Let's denote the number of students in High School A after \( t \) years as \( A(t) \) and the number of students in High School B after \( t \) years as \( B(t) \).

Step 1: Define the functions

High School A: \[ A(t) = 900 + 50t \] High School B: \[ B(t) = 700 + 100t \]

Step 2: Calculate the number of students in 2 years

To find out how many students each high school is projected to have in 2 years, we can substitute \( t = 2 \) into both functions.

For High School A: \[ A(2) = 900 + 50 \times 2 = 900 + 100 = 1000 \]

For High School B: \[ B(2) = 700 + 100 \times 2 = 700 + 200 = 900 \]

In 2 years:

• High School A will have 1000 students.
• High School B will have 900 students.

Conclusion at \( t = 2 \):

High School A is projected to have more students than High School B in 2 years.
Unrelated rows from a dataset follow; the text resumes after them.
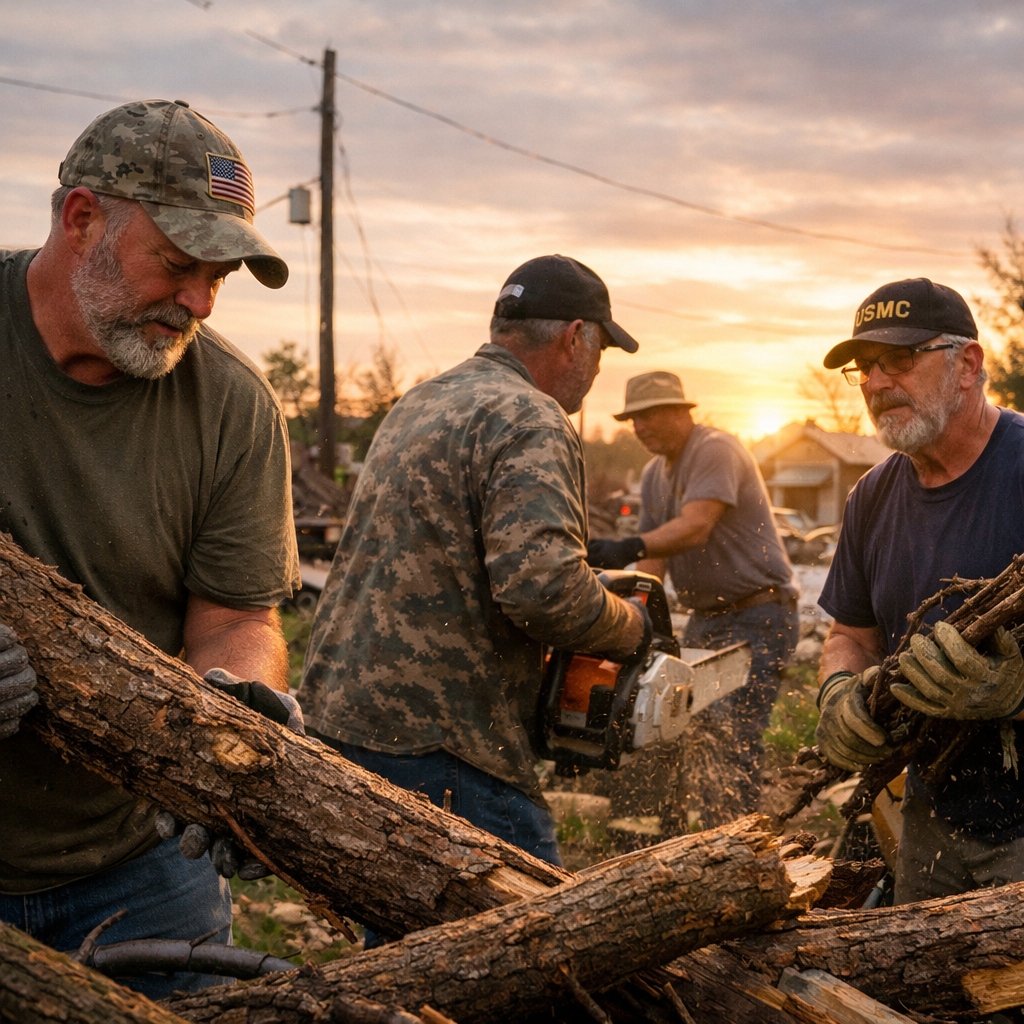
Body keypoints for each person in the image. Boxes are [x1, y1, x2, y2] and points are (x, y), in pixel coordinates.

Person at [0, 99, 301, 996]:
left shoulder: (233, 406)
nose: (200, 303)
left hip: (135, 861)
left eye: (221, 278)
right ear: (81, 217)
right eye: (177, 265)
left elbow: (239, 613)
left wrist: (241, 701)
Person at [301, 255, 650, 875]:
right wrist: (631, 627)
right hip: (444, 740)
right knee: (526, 946)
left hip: (343, 716)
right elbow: (545, 590)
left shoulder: (421, 401)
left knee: (404, 948)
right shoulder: (530, 415)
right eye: (601, 352)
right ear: (576, 338)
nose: (596, 372)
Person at [814, 277, 1024, 904]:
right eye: (865, 368)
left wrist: (1015, 694)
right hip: (931, 819)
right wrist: (836, 691)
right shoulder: (872, 497)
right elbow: (850, 634)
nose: (876, 384)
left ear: (968, 365)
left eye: (900, 360)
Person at [588, 371, 799, 800]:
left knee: (730, 736)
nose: (639, 427)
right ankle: (692, 842)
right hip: (708, 618)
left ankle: (742, 849)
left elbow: (696, 526)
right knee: (678, 727)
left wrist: (621, 546)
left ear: (680, 412)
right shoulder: (653, 473)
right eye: (633, 419)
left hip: (759, 613)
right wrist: (632, 618)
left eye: (649, 415)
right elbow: (654, 561)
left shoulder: (714, 448)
Step 3: Determine when the number of students will be equal (intercepts)

To find out when the number of students in each school will be equal, set \( A(t) \) equal to \( B(t) \): \[ 900 + 50t = 700 + 100t \]

Step 4: Solve for \( t \)

Rearranging the equation: \[ 900 - 700 = 100t - 50t \] \[ 200 = 50t \] \[ t = \frac{200}{50} = 4 \]

Step 5: Calculate the number of students when they intersect

Now we can find out how many students there will be at that time. Substitute \( t = 4 \) into either function: \[ A(4) = 900 + 50 \times 4 = 900 + 200 = 1100 \]

And for High School B: \[ B(4) = 700 + 100 \times 4 = 700 + 400 = 1100 \]

Conclusion for intercept coordinates:

The two high schools are projected to have the same number of students (1100 students) in 4 years.

Summary

• In 2 years, High School A has 1000 students, and High School B has 900 students.
• The intercept occurs at \( t = 4 \) years, where both high schools will have 1100 students.

The coordinates of the intercept are \( (4, 1100) \).